Wer sind wir wirklich? : CG Jungs "Gespaltene Persönlichkeit"

Ich war angenehm überrascht, den Beitrag von PT Gettchen Rubin (The Happiness Project) zu CG Jungs Autobiografie Memories, Dreams, Reflections (1963) zu sehen, in dem sie sich auf Jungs "zwei Persönlichkeiten" bezieht. Ich würde gerne auf und antworten verstärken ihre Diskussion über die Identität mit einigen meiner eigenen Überlegungen zu dem, was Jung in MDR über seine eigenartige Persönlichkeitsentwicklung schreibt.

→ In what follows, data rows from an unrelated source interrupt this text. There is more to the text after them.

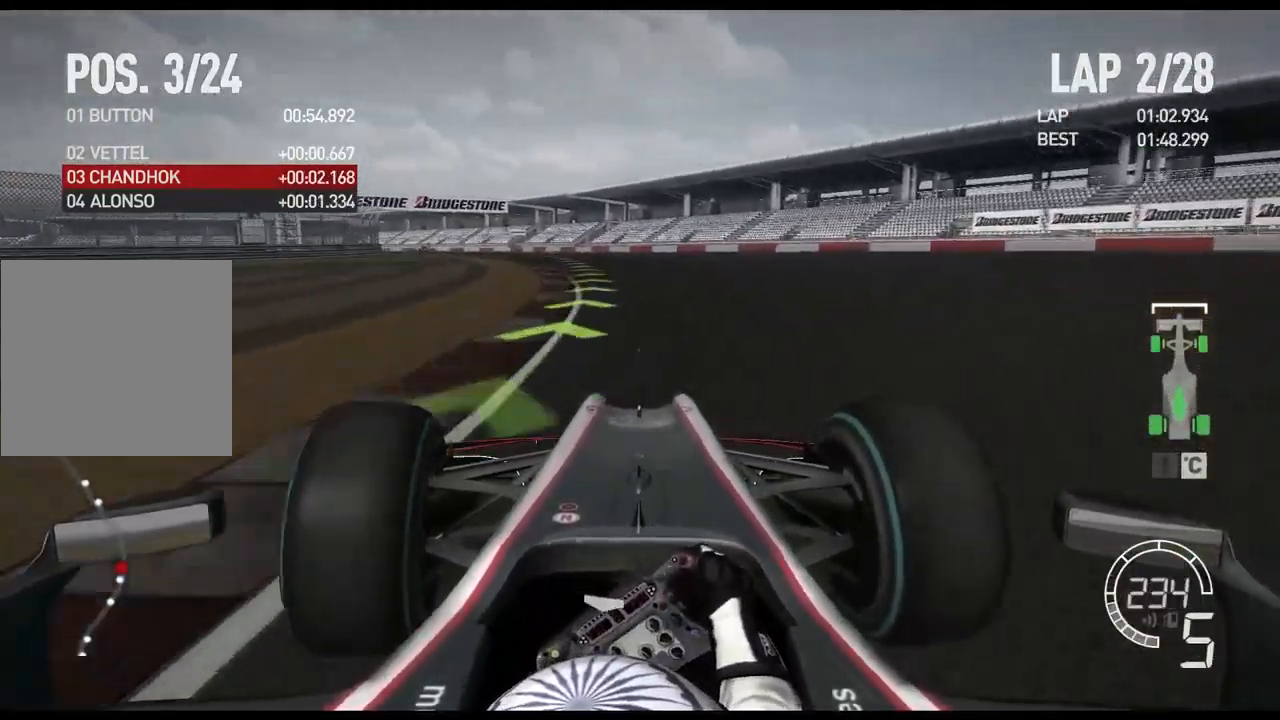
{"buttons": ["R2"], "left_stick": "left", "right_stick": "center", "events": []}
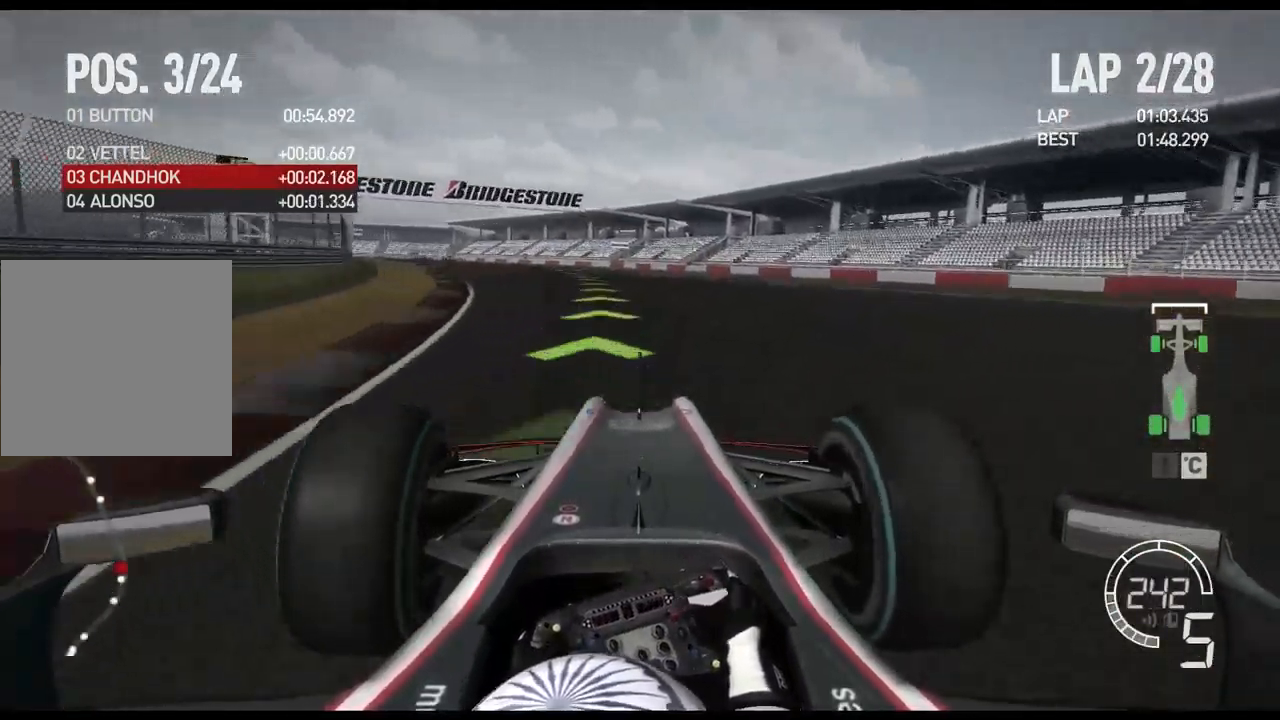
{"buttons": ["R2"], "left_stick": "left", "right_stick": "center", "events": []}
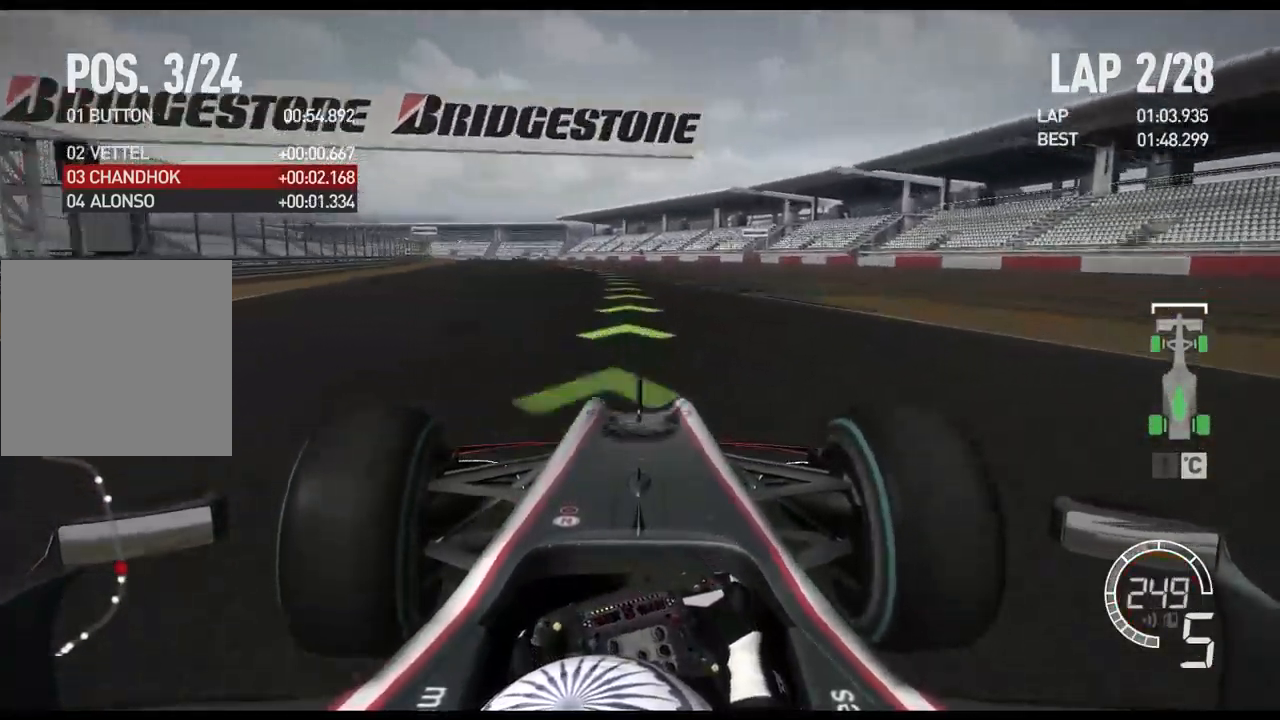
{"buttons": ["R2"], "left_stick": "left", "right_stick": "center", "events": []}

Vor etwas mehr als einem Jahrzehnt wurde Jungs Persönlichkeit in Biografien von Richard Noll ( The Jung Cult , 1997) und Aryan Christ (1997) und nur etwas weniger in Frank McLynns Carl Gustav Jung (1997) verprügelt. Im selben Jahr erschien eine viel sympathischere und aufschlussreichere kleine Biografie, The Wounded Jung: Auswirkungen von Jungs Beziehungen auf sein Leben und Werk , geschrieben von dem Philosophen und Historiker Robert C. Smith, leise, als ob sie diese anderen eher Seitenangriffe auf Jungs Charakter. In seinem Buch betont Smith, der tatsächlich einmal persönlich mit Jung korrespondiert hatte, die tiefgreifenden Auswirkungen von Jungs intimen zwischenmenschlichen Beziehungen, beginnend mit seinen Eltern, auf das Leben und Wirken der großen Psychiater. Er argumentiert, dass es vor allem Jungs ambivalente Gefühle gegenüber seiner Mutter waren – nicht seine Beziehung zu seinem Vater, wie die meisten Jung-Biographen vermuten -, die den stärksten Einfluss auf Jungs stürmische, aber außergewöhnliche psychologische Entwicklung ausübten.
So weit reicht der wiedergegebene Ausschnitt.